Cosa non semplice per i più?
In quanto uomini, dotati di un complesso sistema emotivo, tendiamo a investire di emozioni molto forti il periodo finale della vita di una persona cara. Non è semplice prendersi cura di chi abbiamo amato, nella consapevolezza che assisteremo ai suoi ultimi respiri. Per questo sarebbe necessaria una rete sociale di sostegno, cosa che al giorno d’oggi è un’evenienza alquanto rara. Come farsi forza? Con una compensazione interna, che è possibile attivando una serie di ricordi positivi, legati alla persona che ci sta lasciando. Pensare che il tempo condiviso, se di buona qualità, si dilata in grande misura e può darci la forza per assistere il nostro caro nel suo ultimo pezzo di tragitto. Se riusciamo a ricontestualizzare la persona che soffre nel vissuto positivo condiviso insieme, nel tempo che ci ha uniti nelle cose belle, allora il dolore inizierà a trasformarsi in una forma di difesa e di controllo delle nostre emozioni più tragiche.
È vero quindi il detto che chi muore in realtà resta?

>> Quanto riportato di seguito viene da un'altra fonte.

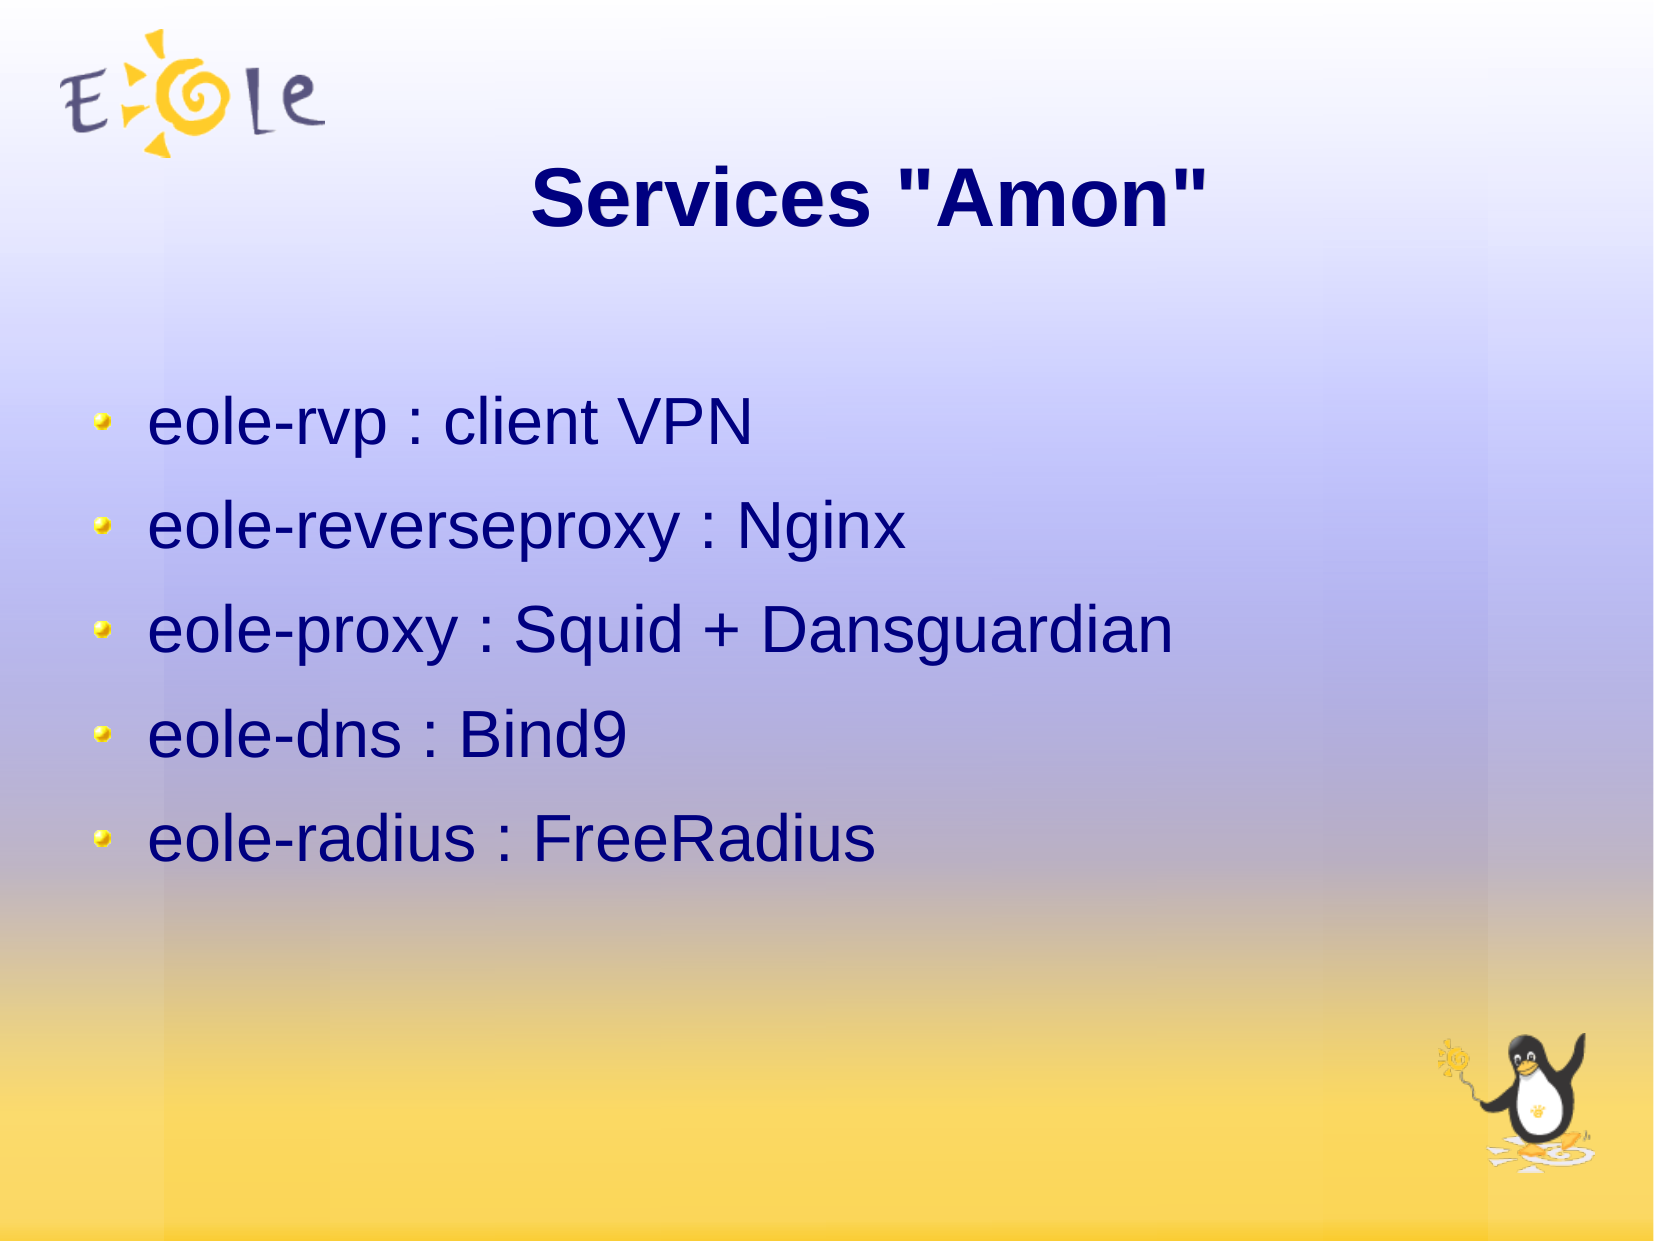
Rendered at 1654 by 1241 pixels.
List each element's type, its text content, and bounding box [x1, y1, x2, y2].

text_box Services "Amon" [515, 143, 1104, 266]
picture [0, 0, 1654, 1241]
list eole-rvp : client VPN eole-reverseproxy : Nginx eole-proxy : Squid + Dansguardian eole-dns : Bind9 eole-radius : FreeRadius [76, 383, 1566, 1134]
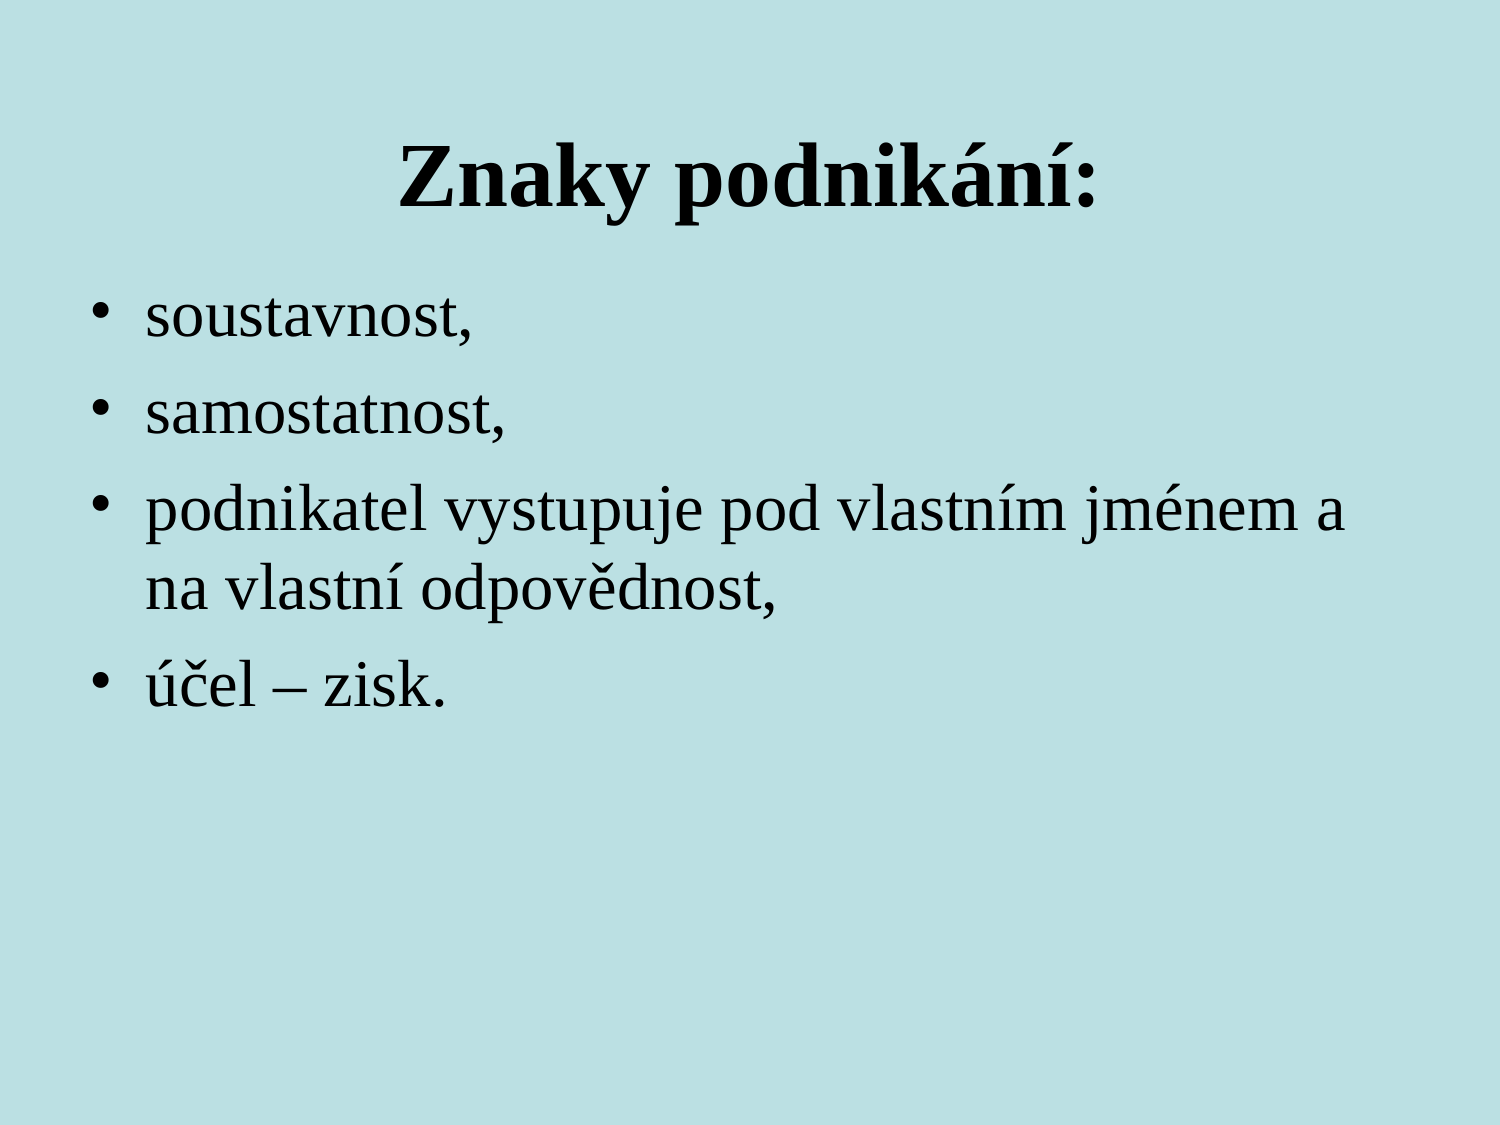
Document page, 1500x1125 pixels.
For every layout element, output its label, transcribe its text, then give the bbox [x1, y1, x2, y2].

list soustavnost, samostatnost, podnikatel vystupuje pod vlastním jménem a na vlastní odpovědnost, účel – zisk. [75, 262, 1426, 984]
title Znaky podnikání: [75, 44, 1426, 233]
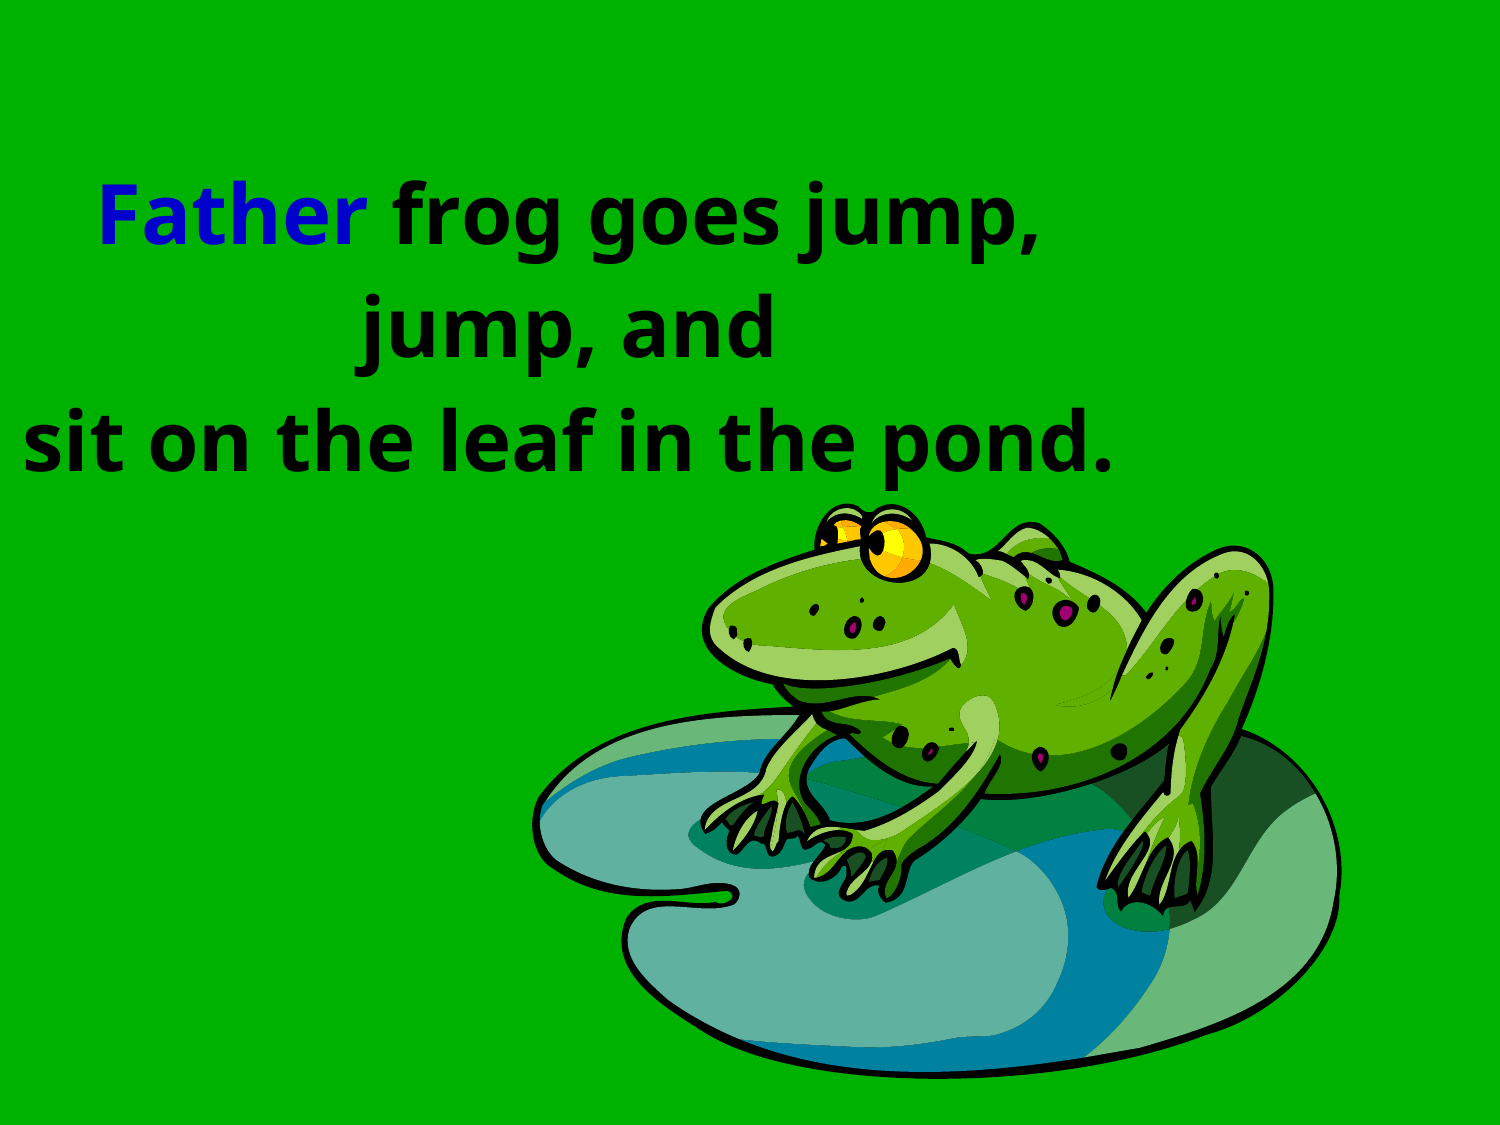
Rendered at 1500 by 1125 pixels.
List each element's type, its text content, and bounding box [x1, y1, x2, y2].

title Father frog goes jump, jump, and sit on the leaf in the pond. [5, 23, 1133, 504]
picture [525, 493, 1353, 1094]
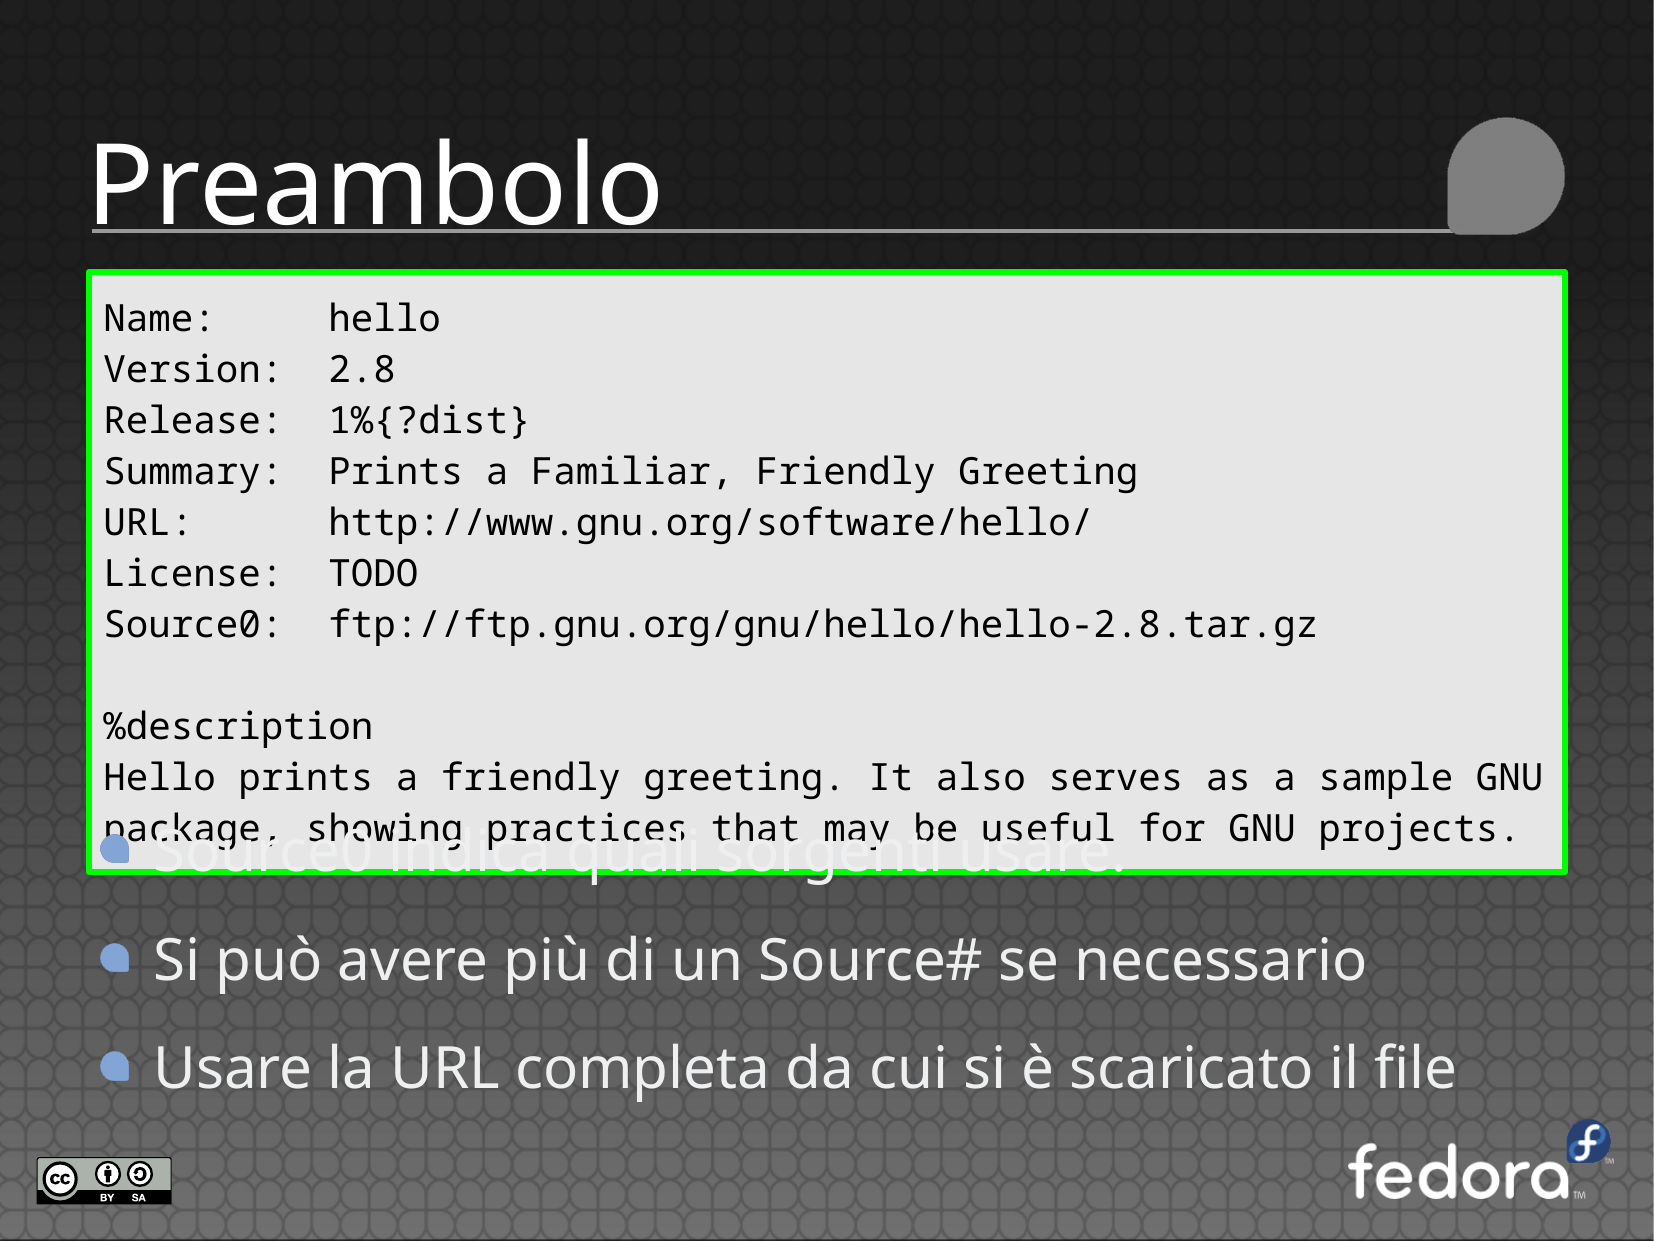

Questa frase ha un forte valore spirituale e umano poiché ci spiega che il modo migliore per elaborare una perdita è conservare la persona cara dentro di sé, renderla vitale nella nostra vita e riattivarla nel nostro quotidiano. Deve trattarsi di un atteggiamento oculato, non paranoico o ossessivo. Dobbiamo comprendere che la nostra vita deve continuare anche senza avere accanto quella persona cara, ma che potremo attingere alla comune eredità sentimentale, ogniqualvolta ne sentiremo il bisogno.
Quanto è importante sapere lasciare andare la persona cara?
È fondamentale e non solo per chi resta. Un’antica credenza indiana dice che un ammalato terminale ha maggiore difficoltà a morire quanto più lacrime e dolore lo trattengono su questa terra. Ed è così che, volendo seguire la cultura indiana, è bene aiutare il malato con frasi incoraggianti, il cosiddetto augurio di “andare con Dio” e di lasciare serenamente questa terra.
Non vi sono fondamenti scientifici, che confermino questa tesi, è certo però che anche il malato incosciente, necessiti di un clima di serenità intorno. Altro discorso riguarda invece chi resta. Sovente non si accetta la fine, si vorrebbero tentare tutte le carte possibili pur di tenere in vita la persona cara. È bene comprendere quale sia il confine tra l’amore e l’egoismo dell’accanimento terapeutico. Quando una malattia non è più curabile è bene accettare le terapie palliative nel rispetto della dignità di chi soffre, che viene prima di qualsiasi forma di attaccamento.
Eutanasia, in Italia a che punto siamo?
È un nodo difficile da sciogliere, che tocca tematiche etiche, morali, religiose. L’Italia, con l’azione di alcune note associazioni, ha ammorbidito certe posizioni. Resto del parere che una questione tanto importante e difficile da generalizzare, vada approfondita con una maggiore conoscenza del tema, con una condivisione comunitaria e con un confronto sano.